Kissin made a wonderful Schumann concerto with Giulini on Sony when he was just coming into prominence. Giulini was well into his slow-motion "Tai Chi phase," as one reviewer here calls it. Where Davis probably tamed down the Mozart, here he takes his cue from Kissin's highly flexible romatnic approach -- their reading is energized but filled with longing hesitation. By the clock the tempos are actually slower than in the earlier recording (I should mention that Davis also has a previous, well-liked version with Murray Perahia on Sony). Kissin plays down his mega-technique most of the time. He was, after all, a born Schumann player from the beginning, and here he returns to that dazzling combinaiton of thrills and poetry. Collectors will enjoy comparing this excellent account with a similar one from Pollini on DG."
Very near to perfection.
Abel | Hong Kong | 12/17/2007
(4 out of 5 stars)

"The two concerti in this latest album of Evgeny Kissin (his debut album for EMI) are absolutely classical lovers' hot favourites.

That being so, any new recording inevitably suffers from comparison. In the case of these two works, numerous maestros have previously graced the lovers' shelf: my very own favourites including the Brendel and Haskil (Mozart's No. 24), and Haskil's Schumann concerto for piano and orchestra (Haskil/van Otterloo, 1951), a recording that really seems to me not to have been surpassed since 1951.

Needless to say, Kissin and Sir Colin Davies are fighting a harsh battle in the wake of such predecessors.

Sir Colin's Mozart No. 24 Concerto is masterfully conducted. The tempi for the three movements offer a heart-beat like precision that nowhere tends to be rigid or constricted. Instead, the reading is very expansive and expressive, especially the heart-wrenchingly beautiful last movement collaborated wonderfully by Kissin at the keyboard. If ever Kissin's playing tended to be too straight-jacketed, it must be admitted that he has shown much improvement in this recording, and this Concerto is a very affecting rendition in a finely subtle manner.

Unlike another reviewer's view of these two pieces, I am less inclined to the Schumann Concerto, having heard Clara Haskil's 1951 legendary recording on mono, to which I think Kissin/Colins are unable to surpass.

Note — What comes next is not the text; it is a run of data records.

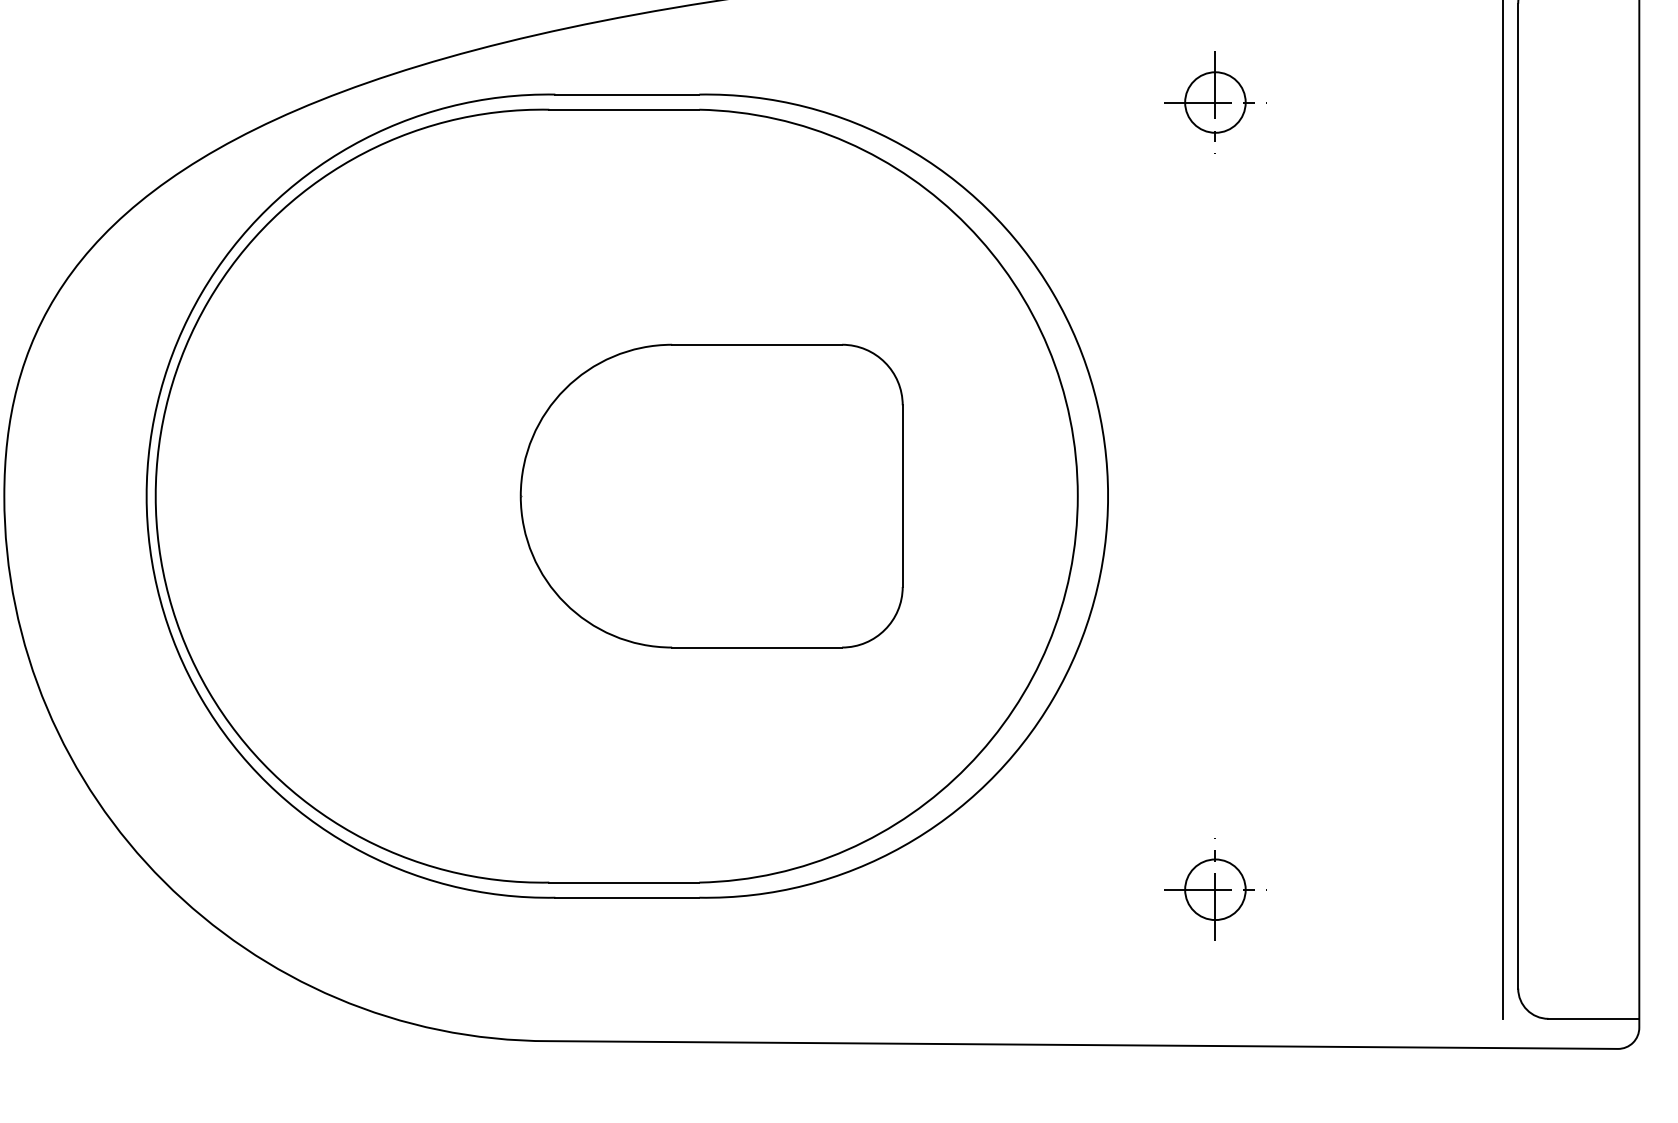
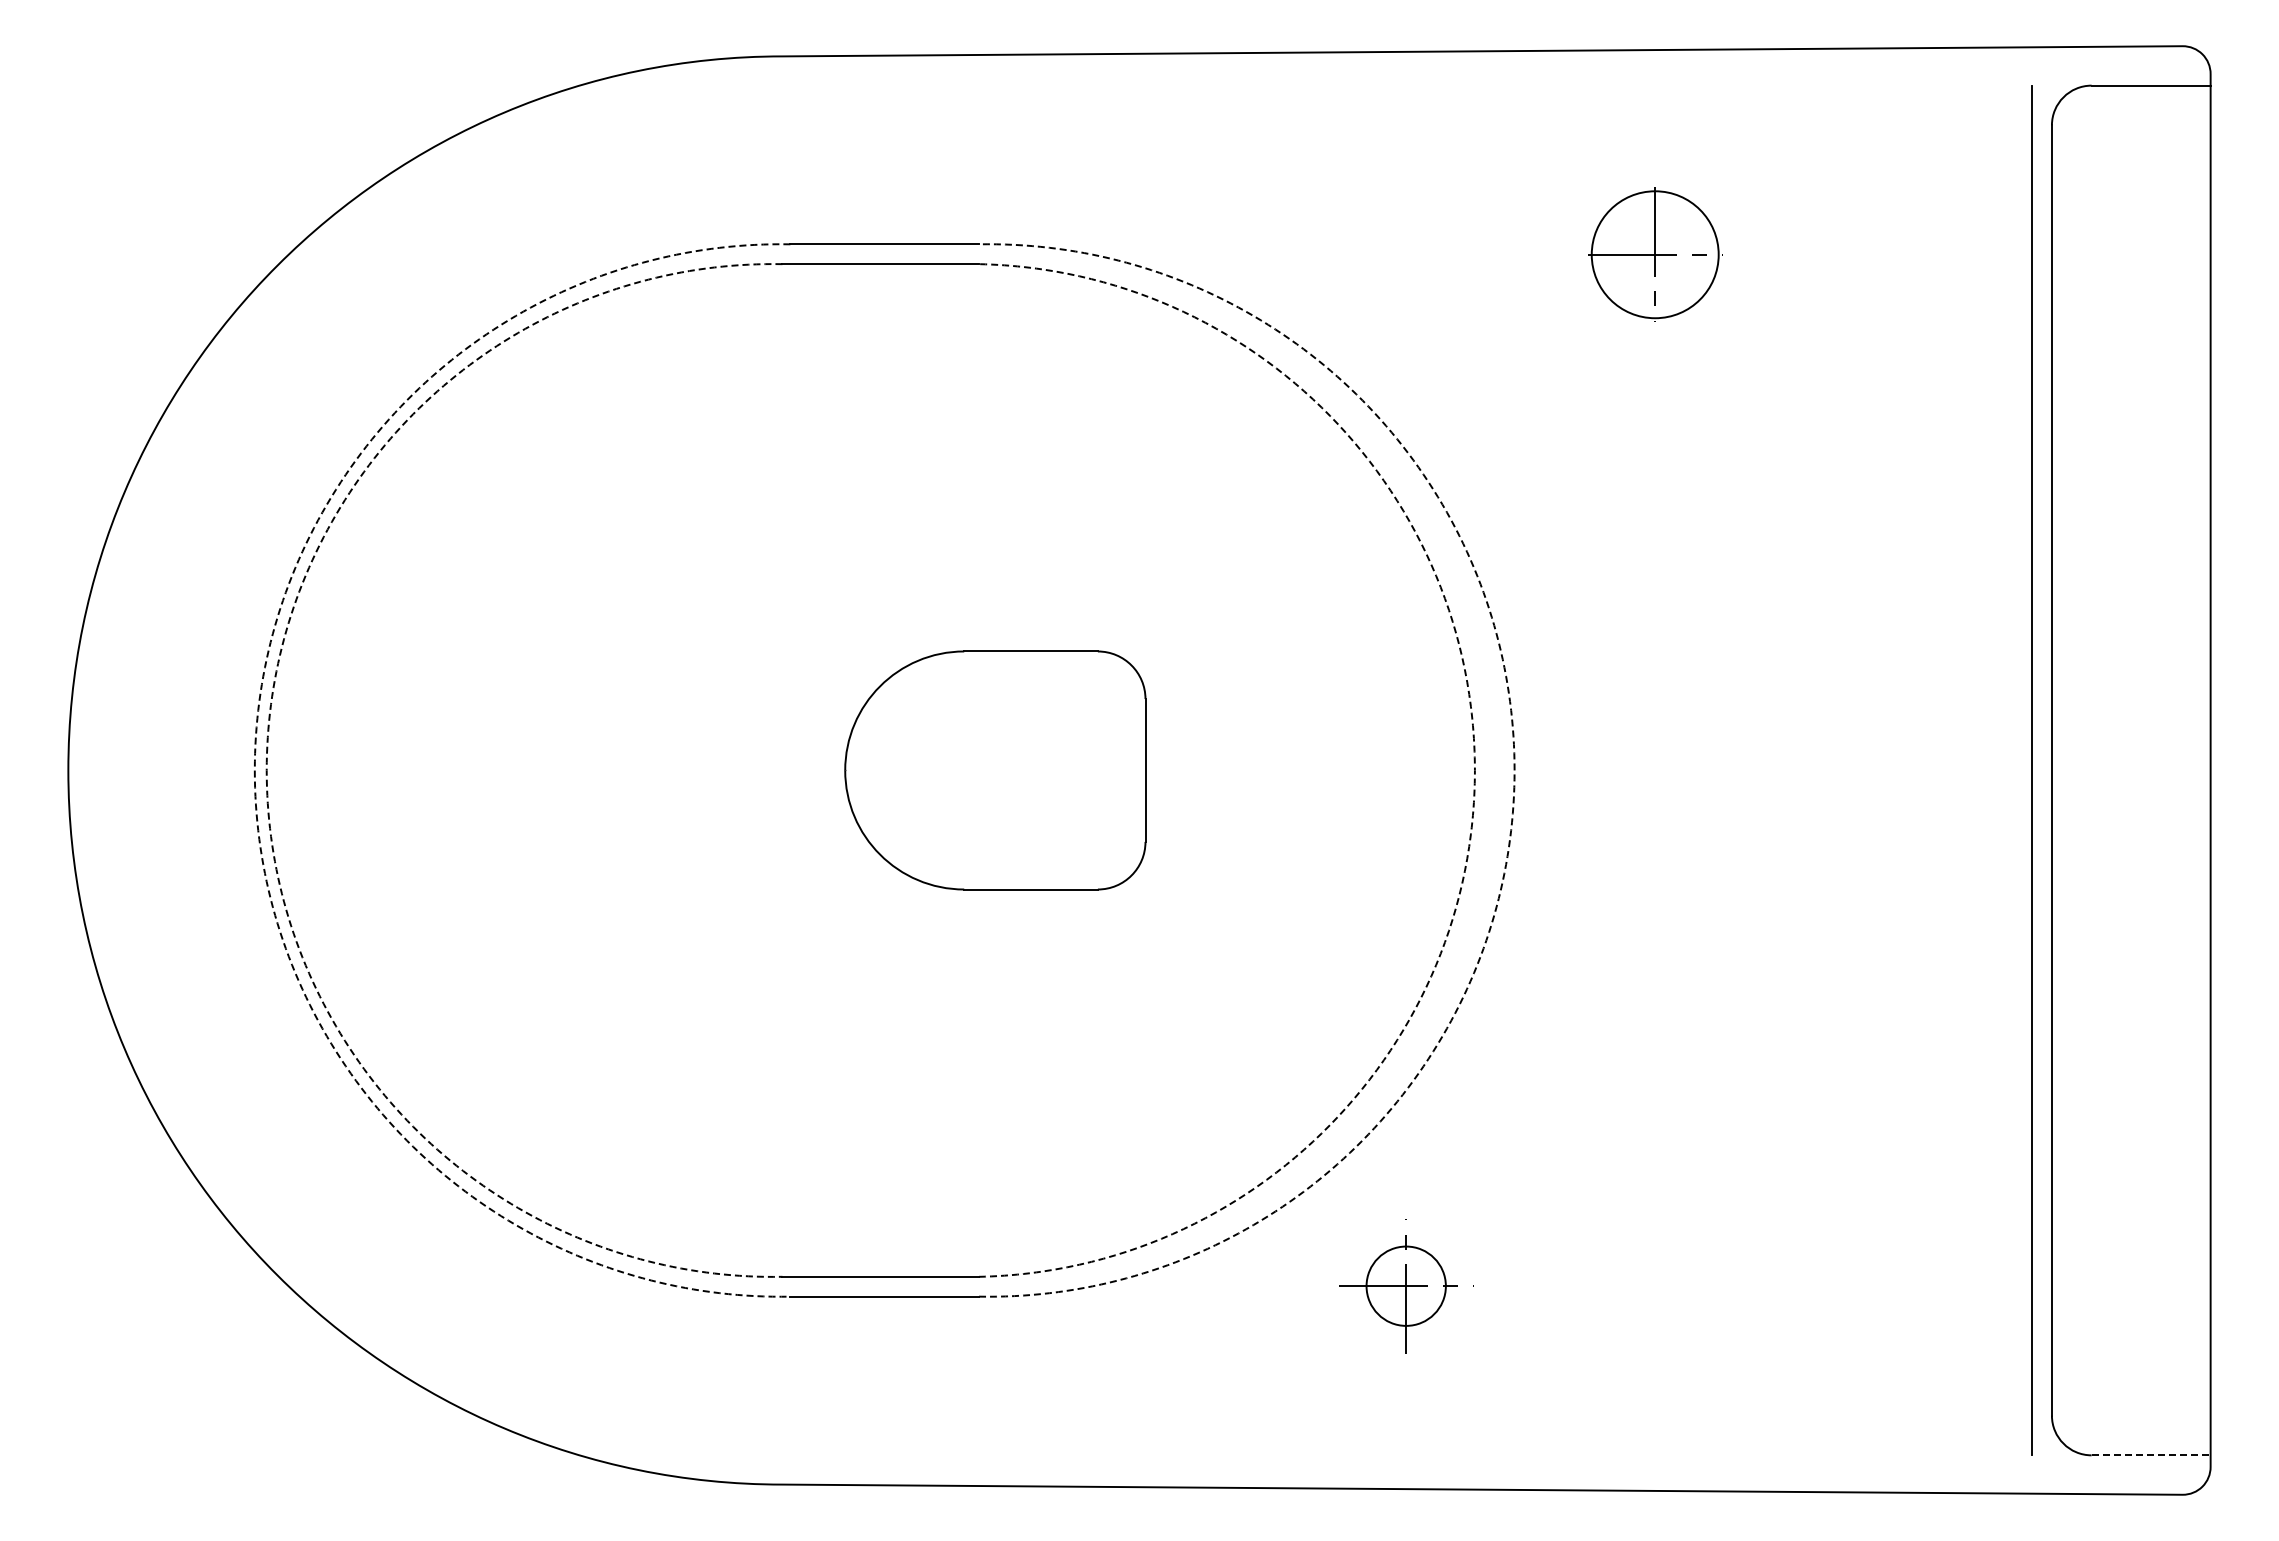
circle: (1214, 102) -> (1654, 254), size x1.6
arc: (146, 496) -> (254, 770), solid -> dashed
arc: (155, 496) -> (266, 770), solid -> dashed
part: (711, 496) -> (995, 770), size x0.6
arc: (1077, 496) -> (1474, 770), solid -> dashed
arc: (1108, 496) -> (1514, 770), solid -> dashed
part: (1215, 889) -> (1406, 1286), moved
line: (1594, 1018) -> (2151, 1455), solid -> dashed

Even so, the playing is soulful and abounding in emotional spontaneity, and this album presents a very close to perfect rendition of these two popular works, and perhaps, had the sonics been better, would really have been able to top the list. As it is, EMI's recording at the Barbican Centre sounds distant; the contrasts between the tutti and solo parts indistinct if not muddy, and virtually no edge is gained over the mono recordings of Haskil in terms of sound."